Ich schreibe, seit ich acht war. Ich mache Musik, seit ich zehn war. Ein kleiner Vorsprung für die Literatur. Aber die Musik des Heimorgelorchesters hat auch mit Literatur zu tun. Also: Ein großer Vorsprung für die Literatur.

Sie bloggen, sind auf Twitter und Facebook. Wie wichtig sind die sozialen Medien heutzutage für einen Künstler? Und wie lange können Sie persönlich auch einmal darauf verzichten?
Meine Ausstiegsversuche aus Facebook sind bisher gescheitert. Zwei Monate war der Rekord. Im Grunde ist bei Twitter und Facebook alles wie im Leben: Es kommt zu schönen Begegnungen und manchmal geht einmal das alles unendlich auf die Nerven.

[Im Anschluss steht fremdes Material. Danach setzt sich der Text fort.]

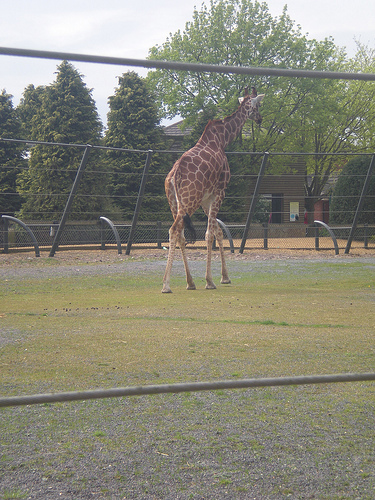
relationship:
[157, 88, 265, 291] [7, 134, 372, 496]
giraffe in enclosure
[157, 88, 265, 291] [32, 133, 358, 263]
giraffe in fence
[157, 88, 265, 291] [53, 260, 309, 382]
giraffe on ground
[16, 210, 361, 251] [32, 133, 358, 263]
structure on fence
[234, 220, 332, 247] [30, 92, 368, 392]
ground outside enclosure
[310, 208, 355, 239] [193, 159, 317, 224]
wall by building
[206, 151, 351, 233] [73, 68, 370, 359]
building behind enclosure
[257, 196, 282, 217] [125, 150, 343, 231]
window on building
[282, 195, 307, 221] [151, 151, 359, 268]
plaque on building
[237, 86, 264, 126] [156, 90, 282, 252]
head on giraffe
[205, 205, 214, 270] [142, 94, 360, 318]
leg on giraffe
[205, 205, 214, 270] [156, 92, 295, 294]
leg on giraffe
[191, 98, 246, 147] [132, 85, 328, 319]
neck on giraffe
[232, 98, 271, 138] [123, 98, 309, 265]
head on giraffe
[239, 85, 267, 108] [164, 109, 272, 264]
ear on giraffe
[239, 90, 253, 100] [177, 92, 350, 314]
ear on giraffe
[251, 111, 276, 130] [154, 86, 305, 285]
mouth on giraffe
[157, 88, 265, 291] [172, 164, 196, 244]
giraffe has tail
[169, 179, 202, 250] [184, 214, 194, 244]
tail has hair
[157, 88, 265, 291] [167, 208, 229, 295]
giraffe has legs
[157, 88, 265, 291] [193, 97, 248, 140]
giraffe has mane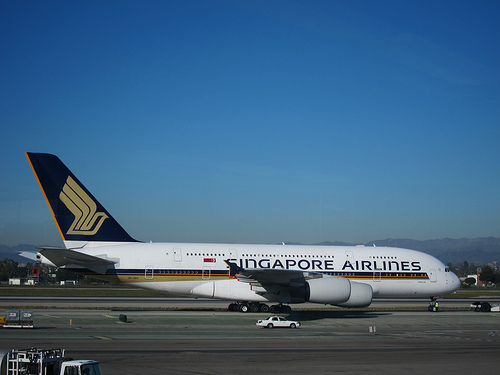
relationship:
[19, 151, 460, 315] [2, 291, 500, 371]
plane on runway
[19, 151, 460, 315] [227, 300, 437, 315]
plane has wheels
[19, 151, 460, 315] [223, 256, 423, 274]
plane has writing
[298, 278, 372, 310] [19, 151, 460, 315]
engines on a plane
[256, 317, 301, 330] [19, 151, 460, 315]
car near plane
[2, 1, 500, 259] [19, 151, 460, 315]
sky behind plane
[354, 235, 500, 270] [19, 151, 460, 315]
mountains are behind plane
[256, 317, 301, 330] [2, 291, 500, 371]
car on runway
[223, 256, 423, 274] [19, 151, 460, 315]
writing on side of plane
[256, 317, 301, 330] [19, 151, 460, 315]
car next to plane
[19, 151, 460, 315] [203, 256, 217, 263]
plane has red sign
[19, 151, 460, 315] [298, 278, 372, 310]
plane has two engines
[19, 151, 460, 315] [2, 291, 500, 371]
plane parked on runway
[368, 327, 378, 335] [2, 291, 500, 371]
object on runway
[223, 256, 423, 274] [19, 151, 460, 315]
writing on plane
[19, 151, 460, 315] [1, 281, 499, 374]
plane on ground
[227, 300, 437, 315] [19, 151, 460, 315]
wheels are on front of plane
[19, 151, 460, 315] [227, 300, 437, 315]
plane has rear wheels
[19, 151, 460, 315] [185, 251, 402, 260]
plane has windows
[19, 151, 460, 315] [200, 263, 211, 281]
plane has a door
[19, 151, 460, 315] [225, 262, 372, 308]
plane has wing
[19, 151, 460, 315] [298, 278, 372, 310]
plane has engines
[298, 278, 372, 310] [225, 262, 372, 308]
engines are on wing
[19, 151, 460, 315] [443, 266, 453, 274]
plane has cockpit windows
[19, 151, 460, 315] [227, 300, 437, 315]
plane has front wheels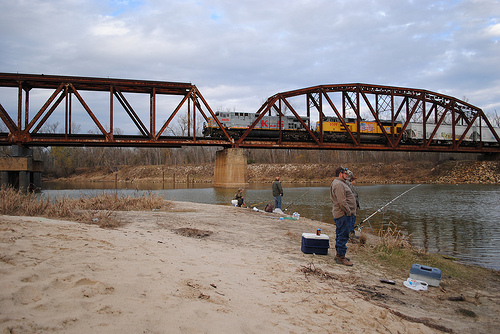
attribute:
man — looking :
[249, 167, 300, 214]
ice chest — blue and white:
[298, 236, 331, 254]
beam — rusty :
[3, 66, 196, 96]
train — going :
[203, 109, 498, 144]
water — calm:
[42, 184, 498, 266]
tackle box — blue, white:
[398, 251, 440, 295]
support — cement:
[212, 145, 248, 190]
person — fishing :
[271, 177, 282, 208]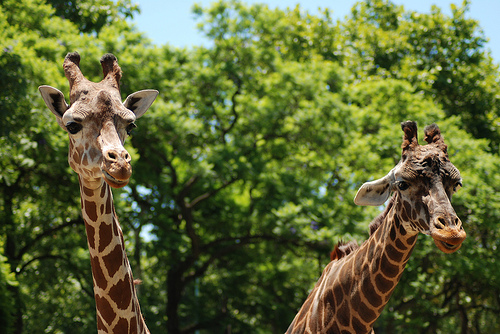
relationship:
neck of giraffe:
[80, 187, 147, 333] [37, 51, 159, 333]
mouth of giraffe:
[101, 169, 130, 186] [37, 51, 159, 333]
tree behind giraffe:
[164, 161, 245, 333] [37, 51, 159, 333]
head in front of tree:
[354, 120, 466, 256] [450, 281, 474, 330]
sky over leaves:
[111, 1, 216, 53] [342, 1, 496, 156]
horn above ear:
[63, 49, 85, 87] [40, 84, 68, 121]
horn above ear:
[401, 120, 419, 150] [354, 174, 396, 207]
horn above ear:
[100, 50, 124, 87] [122, 88, 159, 118]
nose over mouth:
[435, 214, 462, 229] [441, 239, 462, 251]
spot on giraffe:
[99, 221, 113, 256] [37, 51, 159, 333]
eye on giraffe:
[66, 122, 84, 134] [37, 51, 159, 333]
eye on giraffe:
[396, 179, 411, 192] [284, 120, 467, 334]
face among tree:
[354, 120, 466, 256] [3, 174, 27, 334]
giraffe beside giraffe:
[284, 120, 467, 334] [37, 51, 159, 333]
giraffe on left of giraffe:
[37, 51, 159, 333] [284, 120, 467, 334]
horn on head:
[424, 119, 446, 150] [354, 120, 466, 256]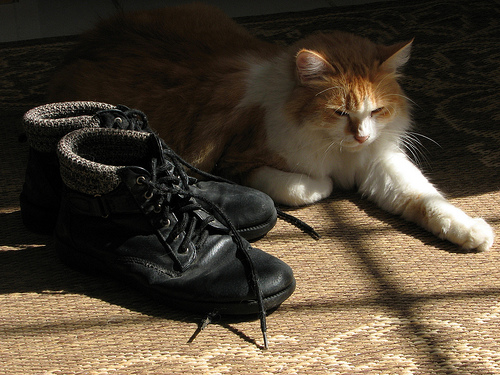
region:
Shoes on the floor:
[21, 99, 301, 319]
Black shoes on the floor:
[15, 91, 321, 346]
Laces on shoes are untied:
[110, 91, 325, 346]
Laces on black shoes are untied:
[23, 94, 300, 319]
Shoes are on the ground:
[18, 92, 323, 351]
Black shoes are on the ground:
[19, 97, 302, 319]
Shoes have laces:
[117, 98, 325, 353]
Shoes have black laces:
[107, 101, 320, 347]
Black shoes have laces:
[102, 98, 322, 351]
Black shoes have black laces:
[100, 101, 325, 348]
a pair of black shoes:
[17, 89, 327, 349]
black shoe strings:
[134, 110, 321, 349]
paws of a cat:
[292, 181, 494, 256]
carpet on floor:
[3, 6, 498, 374]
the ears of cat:
[322, 101, 388, 118]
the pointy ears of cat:
[291, 38, 415, 79]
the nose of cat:
[348, 126, 373, 145]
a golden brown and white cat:
[51, 6, 497, 258]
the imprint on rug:
[38, 306, 497, 374]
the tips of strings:
[182, 224, 321, 349]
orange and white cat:
[50, 4, 494, 267]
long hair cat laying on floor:
[41, 4, 493, 259]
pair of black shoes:
[15, 88, 303, 330]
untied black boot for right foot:
[51, 126, 307, 335]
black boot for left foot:
[19, 97, 281, 242]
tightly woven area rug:
[11, 11, 495, 373]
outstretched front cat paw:
[351, 138, 498, 258]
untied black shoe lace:
[122, 143, 281, 353]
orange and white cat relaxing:
[42, 5, 499, 268]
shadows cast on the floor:
[5, 190, 498, 373]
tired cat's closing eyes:
[323, 101, 390, 122]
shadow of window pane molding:
[308, 208, 443, 370]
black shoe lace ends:
[181, 314, 276, 350]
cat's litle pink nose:
[349, 132, 373, 146]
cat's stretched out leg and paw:
[359, 156, 489, 248]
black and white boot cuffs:
[24, 93, 164, 175]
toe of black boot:
[202, 238, 296, 323]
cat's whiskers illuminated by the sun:
[386, 121, 433, 162]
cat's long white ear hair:
[307, 51, 322, 78]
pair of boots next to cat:
[24, 96, 296, 319]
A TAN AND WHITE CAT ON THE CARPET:
[41, 2, 498, 254]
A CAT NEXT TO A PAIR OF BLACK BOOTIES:
[17, 22, 497, 342]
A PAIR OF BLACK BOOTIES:
[14, 97, 323, 355]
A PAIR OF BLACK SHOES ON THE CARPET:
[10, 97, 370, 372]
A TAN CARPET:
[284, 225, 498, 372]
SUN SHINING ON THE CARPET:
[294, 255, 491, 373]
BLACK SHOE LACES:
[132, 159, 272, 351]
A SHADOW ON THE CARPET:
[296, 215, 486, 368]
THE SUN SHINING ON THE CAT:
[42, 0, 498, 255]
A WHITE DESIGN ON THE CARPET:
[163, 297, 496, 371]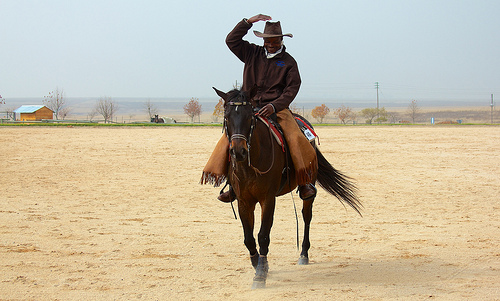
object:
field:
[0, 127, 500, 301]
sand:
[415, 146, 461, 198]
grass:
[84, 122, 136, 127]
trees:
[181, 96, 205, 126]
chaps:
[274, 109, 322, 187]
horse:
[210, 82, 361, 289]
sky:
[0, 0, 500, 118]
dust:
[403, 65, 453, 99]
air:
[46, 55, 96, 86]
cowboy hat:
[252, 19, 295, 39]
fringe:
[306, 166, 316, 182]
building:
[10, 100, 62, 124]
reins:
[226, 100, 250, 111]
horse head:
[210, 82, 262, 166]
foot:
[296, 182, 318, 200]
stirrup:
[218, 180, 237, 204]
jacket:
[224, 18, 301, 113]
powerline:
[302, 82, 376, 87]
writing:
[274, 59, 288, 68]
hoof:
[252, 276, 270, 291]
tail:
[316, 151, 364, 220]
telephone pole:
[487, 89, 495, 125]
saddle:
[258, 116, 287, 152]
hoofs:
[296, 250, 314, 267]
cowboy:
[196, 12, 322, 208]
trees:
[307, 101, 334, 125]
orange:
[314, 108, 326, 115]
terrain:
[108, 233, 173, 269]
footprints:
[119, 217, 147, 226]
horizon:
[0, 91, 500, 107]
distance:
[76, 98, 150, 117]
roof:
[14, 104, 49, 114]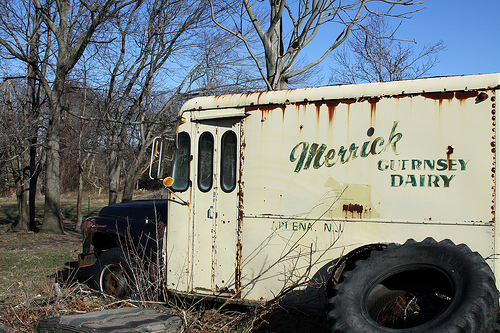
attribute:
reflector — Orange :
[137, 159, 191, 206]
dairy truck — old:
[75, 74, 498, 325]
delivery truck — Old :
[160, 71, 498, 311]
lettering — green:
[291, 118, 406, 171]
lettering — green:
[377, 155, 469, 174]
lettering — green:
[390, 172, 454, 189]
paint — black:
[84, 195, 171, 287]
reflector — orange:
[161, 175, 179, 187]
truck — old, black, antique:
[78, 72, 498, 312]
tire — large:
[325, 237, 494, 329]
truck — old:
[46, 49, 494, 317]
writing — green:
[285, 119, 472, 193]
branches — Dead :
[183, 185, 361, 331]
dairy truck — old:
[130, 73, 487, 239]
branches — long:
[325, 8, 446, 83]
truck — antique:
[168, 66, 495, 314]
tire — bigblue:
[307, 207, 474, 331]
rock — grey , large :
[33, 304, 188, 331]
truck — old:
[146, 72, 498, 310]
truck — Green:
[190, 101, 447, 237]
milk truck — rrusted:
[78, 71, 499, 310]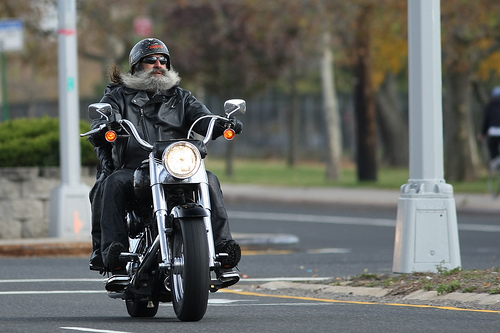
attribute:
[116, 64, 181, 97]
beard — long, grey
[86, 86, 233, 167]
leather jacket — black, shiny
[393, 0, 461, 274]
lamp pole — grey, metal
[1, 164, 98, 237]
brick wall — short, grey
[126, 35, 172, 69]
helmet — black, plastic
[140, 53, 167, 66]
sun glasses — shiny, black, plastic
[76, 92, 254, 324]
motorcycle — shiny, black, silver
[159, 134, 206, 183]
headlight — pale yellow, iluminated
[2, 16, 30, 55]
street sign — white, blue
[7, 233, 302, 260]
curb — stone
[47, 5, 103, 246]
light post — gray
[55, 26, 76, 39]
sticker — red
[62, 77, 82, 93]
sticker — green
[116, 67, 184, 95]
beard — long, gray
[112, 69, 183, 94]
beard — long, gray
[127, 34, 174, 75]
motorcycle helmet — black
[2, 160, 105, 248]
wall — brick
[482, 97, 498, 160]
outfit — dark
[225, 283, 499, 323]
line — yellow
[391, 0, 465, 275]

Oder besser gesagt: Man geht sich selbst auf die Nerven, wenn man feststellt, dass man schon eine halbe Stunde nur auf Facebook herumklickt, ohne Bemerkenswertes gelesen oder gesehen zu haben.

Erinnern Sie sich eigentlich noch gerne an Ihre Teilnahme 2011 am Bachmann-Wettlesen?
Halb gerne. Die Teilnahme hat mir den Start als Prosaautor ermöglicht. Der Roman „Standby“ ist danach sehr gut angekommen. In der Wettbewerbssituation, die ja eher einer Casting-Show gleicht, fragt man sich allerdings auch manchmal, ob es dabei tatsächlich um Literatur geht. Doch ich habe das jetzt hinter mir. Vielleicht werde ich einmal im Leben für den Deutschen Buchpreis nominiert. Dann bin ich mit Wettbewerben aber durch.

Und zuletzt: Was lesen Sie selbst eigentlich gerade?
Kurzgeschichten von Anton Tschechow. Er ist als Erzähler ein Gigant, gerade in der Kurzprosa. Und ich will mich nach „Königin der Berge“ wieder stark verändern. Da brauche ich einen großen Lehrmeister.